Francis issued a video message to a conference organized by Italian bishops on his controversial 2016 document on family life, ”Amoris Laetitia” or “The Joy of Love.” Francis told the conference that priests must inform Catholic consciences “but not replace them.” And he stressed the distinction between one’s conscience—where God reveals himself—and one’s ego that thinks it can do as it pleases.
“The contemporary world risks confusing the primacy of conscience, which must always be respected, with the exclusive autonomy of an individual with respect to his or her relations,” Francis said.
Pope Francis said that priests must inform Catholic consciences “but not replace them.”
Francis reaffirmed the centrality of “The Joy of Love” as the church’s guide to Catholic couples today trying to navigate complicated family situations.
When it was released in April 2016, “The Joy of Love” sparked controversy because it cautiously opened the door to letting civilly remarried Catholics receive Communion. Church teaching holds that unless these Catholics obtain an annulment, they cannot receive the sacraments.
Francis didn’t give these Catholics a pass, but suggested that bishops and priests could discern the most appropriate path on a case-by-case basis, with the couples’ “well-formed” consciences as the guide.
Critics accuse the pope of sowing confusion and undermining the church’s teaching on the indissolubility of marriage.

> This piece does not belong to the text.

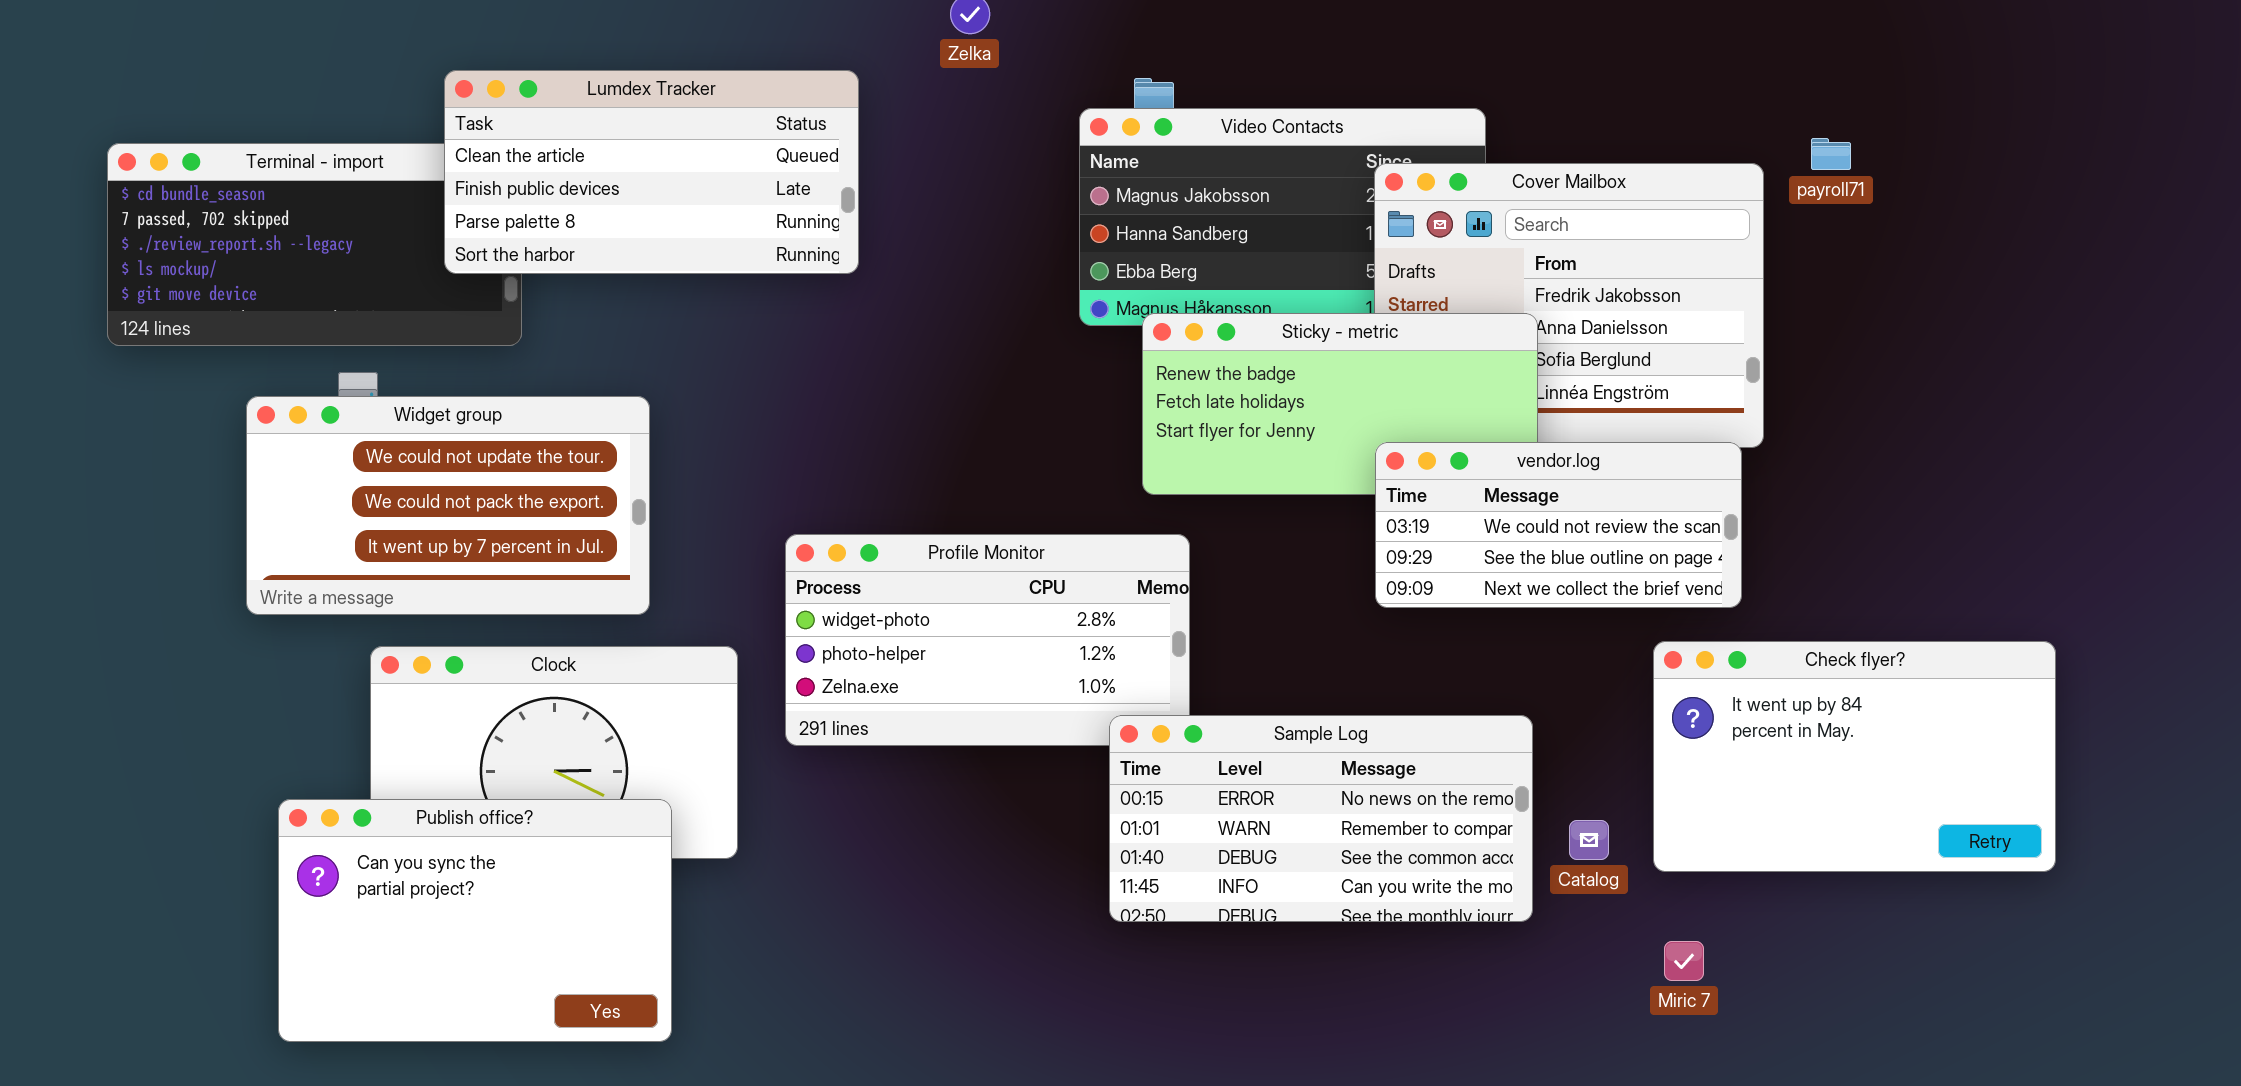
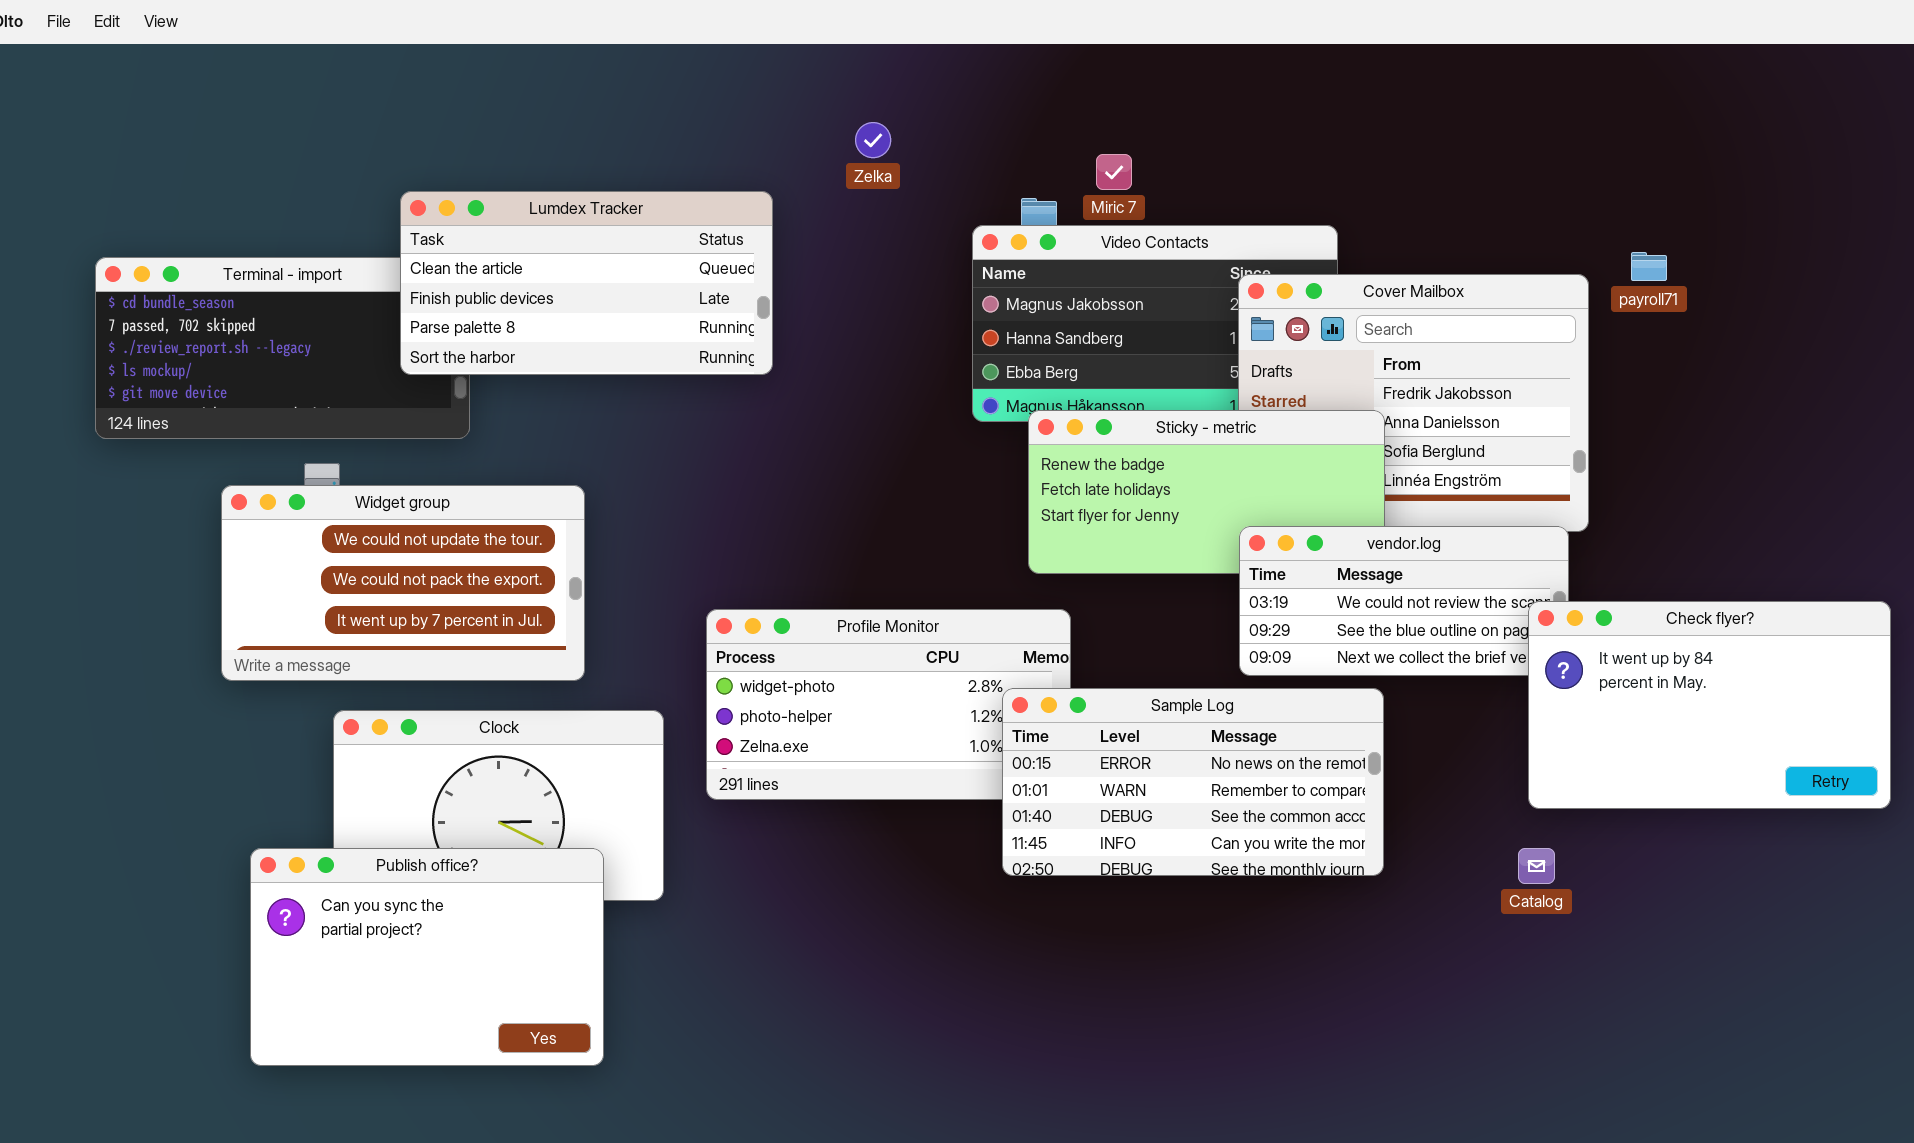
Check flyer?: [1653,641,2056,872] -> [1528,601,1891,809], moved
Sample Log: [1109,715,1533,922] -> [1002,688,1384,876], moved
Catalog: [1569,820,1609,860] -> [1518,848,1555,884], moved
Miric 7: [1664,941,1704,981] -> [1096,154,1132,190], moved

Critics accused the pope of sowing confusion and undermining the church’s teaching on the indissolubility of marriage. Four prominent cardinals formally asked for a clarification to five “dubia,” or doubts, they said had been spawned by the document.
More recently, a group of traditionalist priests and scholars issued a formal correction to the pope on this question, a measure not employed since the 14th century.
Cardinal Gerhard Mueller, whom Francis recently removed as the Vatican’s chief doctrinal watchdog, didn’t join the four “dubia” cardinals or the other accusers. But he warned in a recent book preface that “schismatic temptations and dogmatic confusion” had been sown as a result of the debate over the document. He said such confusion was “dangerous for the unity of the church.”
Cardinal Mueller sought to offer his own interpretation—that “The Joy of Love” can only be read as a continuity of the church’s traditional teaching on marriage—offering what he said was his own “contribution to re-establishing peace in the church.”